Two Chicago Schools, and the Battle for America's Future

COMMENTARY Budget and Spending

Two Chicago Schools, and the Battle for America's Future

Sep 22, 2010 2 min read
COMMENTARY BY

Former Research Fellow For Economic Freedom and Growth

James M. Roberts' primary responsibility was to edit the Rule of Law and Monetary Freedom sections of Index of Economic Freedom.

In the early days of college football, the University of Chicago was a powerhouse. The school no longer competes at a high level on the gridiron, but it remains a force in the battle of economic ideas. This fall, while other universities pursue a national pigskin championship, the free-market "Chicago Boys" will face off against that "progressive" economic team from City Hall - the "Cronies."

The University of Chicago boasts a long tradition of award-winning economists such as George Stigler, Freidrich Hayek and Milton Friedman. These scholars proved that individual freedom and prosperity could be expanded by reducing regulatory obstacles and trimming government bureaucracy.

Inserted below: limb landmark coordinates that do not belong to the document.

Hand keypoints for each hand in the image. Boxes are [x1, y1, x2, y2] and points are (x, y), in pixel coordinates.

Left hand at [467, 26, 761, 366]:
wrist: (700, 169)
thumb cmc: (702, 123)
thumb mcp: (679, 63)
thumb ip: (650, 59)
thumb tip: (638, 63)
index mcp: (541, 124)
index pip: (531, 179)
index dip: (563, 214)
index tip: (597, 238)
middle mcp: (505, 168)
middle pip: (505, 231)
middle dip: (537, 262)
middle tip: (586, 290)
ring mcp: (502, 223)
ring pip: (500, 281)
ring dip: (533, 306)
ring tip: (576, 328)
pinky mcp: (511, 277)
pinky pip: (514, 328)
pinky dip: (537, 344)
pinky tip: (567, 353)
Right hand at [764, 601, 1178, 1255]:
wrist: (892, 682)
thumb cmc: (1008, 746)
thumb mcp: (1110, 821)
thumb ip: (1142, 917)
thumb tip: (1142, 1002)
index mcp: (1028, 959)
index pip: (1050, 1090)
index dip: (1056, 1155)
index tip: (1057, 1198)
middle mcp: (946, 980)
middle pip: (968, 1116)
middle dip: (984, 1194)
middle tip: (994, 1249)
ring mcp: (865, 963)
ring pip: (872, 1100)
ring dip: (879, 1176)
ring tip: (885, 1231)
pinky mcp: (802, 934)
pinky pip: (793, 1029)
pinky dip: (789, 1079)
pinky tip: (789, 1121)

The principles they expounded worked here and overseas. Free-market economics in the 1970s, for example, helped Chile become the only developed country in South America.

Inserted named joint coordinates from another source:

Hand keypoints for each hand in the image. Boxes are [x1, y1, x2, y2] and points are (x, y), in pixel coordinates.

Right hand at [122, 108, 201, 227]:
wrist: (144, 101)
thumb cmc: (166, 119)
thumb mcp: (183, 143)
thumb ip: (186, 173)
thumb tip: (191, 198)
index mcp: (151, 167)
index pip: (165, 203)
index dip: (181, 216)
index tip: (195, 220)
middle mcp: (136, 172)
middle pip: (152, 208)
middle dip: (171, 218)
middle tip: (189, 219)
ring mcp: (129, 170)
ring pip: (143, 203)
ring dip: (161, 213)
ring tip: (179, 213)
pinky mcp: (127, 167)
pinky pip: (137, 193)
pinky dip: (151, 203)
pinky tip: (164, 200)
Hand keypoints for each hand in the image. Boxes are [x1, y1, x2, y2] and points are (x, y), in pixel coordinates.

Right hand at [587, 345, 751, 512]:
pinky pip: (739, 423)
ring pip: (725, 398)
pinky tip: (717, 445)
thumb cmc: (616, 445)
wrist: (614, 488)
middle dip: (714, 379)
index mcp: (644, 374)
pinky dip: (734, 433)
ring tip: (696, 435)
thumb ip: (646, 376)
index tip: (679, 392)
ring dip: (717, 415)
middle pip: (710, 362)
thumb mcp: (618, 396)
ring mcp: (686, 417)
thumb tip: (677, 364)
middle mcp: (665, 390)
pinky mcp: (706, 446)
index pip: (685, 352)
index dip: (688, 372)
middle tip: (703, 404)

But City Hall celebrates a much different tradition. Guided by father-son Mayors Richard Daley's, the Cronies play a top-down, grind-them-down economic game. Their approach features plenty of heavy hitting and a lot of sneaks. On game days, the Cronies prefer that the referees come exclusively from their bench.

It may sound smart, but it's not a winning strategy. It's essentially the same game plan followed by other losing teams, from Russia's notorious Oligarchs to Venezuela's Shoutin' Chavistas. No surprise, then, that since the Cronies moved up to D.C.'s division 1 level, the strategy has failed miserably.

The Cronies began last season with great promise. Led by their rookie sensation Barack Obama and veteran players such as Senate Majority Leader Harry Reid and House Speaker Pelosi, they won legislative scrimmage after legislative scrimmage. Following Coach John Maynard Keynes' old playbook, they rapidly pushed tons of "stimulus" money down the field, raising hopes of creating or even just saving jobs. But they never scored an economic recovery.

This year, the team's prospects have dimmed. It has spent the offseason telling people that its playbook is a winner and it's the market that's not working. But the fans don't seem to be buying it. Instead of getting angry at the capitalist system, fans seem to be blaming the Cronies' botched play-calling.

Of course, government-dominated economic systems never produce success - they just punish it. In many parts of the globe, aspiring entrepreneurs, who are willing to work hard and are full of ideas and energy, go up against a stacked deck because they lack political or family connections. Bureaucrats enjoy monopoly power, dictate pricing and conditions of service, and often become extravagantly rich while holding down millions of their countrymen.

To get ahead based on sheer merit and hard work, entrepreneurs need rules of the game that maintain nondiscriminatory markets, allocate credit impartially and allow individuals to reap - and keep - the rewards of their labor. That is the playbook for economic success developed by the Chicago Boys.

The fans are catching on. Government intrusions into the private sector as a partner, financier or outright owner are morally hazardous and toxic to economic freedom. Such special-interest arrangements directly contradict the principles of freedom, incentives and opportunity detailed in the Heritage Foundation's Index of Economic Freedom.

When the collective decisions of the marketplace are overridden by government regulations, price-setting or even direct control or state ownership of natural resources by a burdensomely expensive and meddlesome bureaucracy, then "the system" is something quite distinct from free-market capitalism. At that point, it acts as the enemy of the common citizen.

In the past two years, policymakers have expanded government's role in the U.S. economy through serial stimulus packages, "cash for clunkers," automaker bailouts and other mega-spending programs that favor special-interest groups with strong political connections to federal power brokers.

Such favoritism is the very definition of cronyism - a form of deviant economic behavior that sucks the fairness, competition and vitality out of capitalist systems everywhere.

Unchecked, the Cronies could undermine growth and destroy confidence in the U.S. economic system. It's time to push back and restore the evenhandedness and fairness of government expenditures, while rolling back special-interest funding.

America's economic future is in play. Who will win? The "fans" will soon decide. 

James M. Roberts is research fellow for economic freedom and growth in the Center for International Trade and Economics at the Heritage Foundation.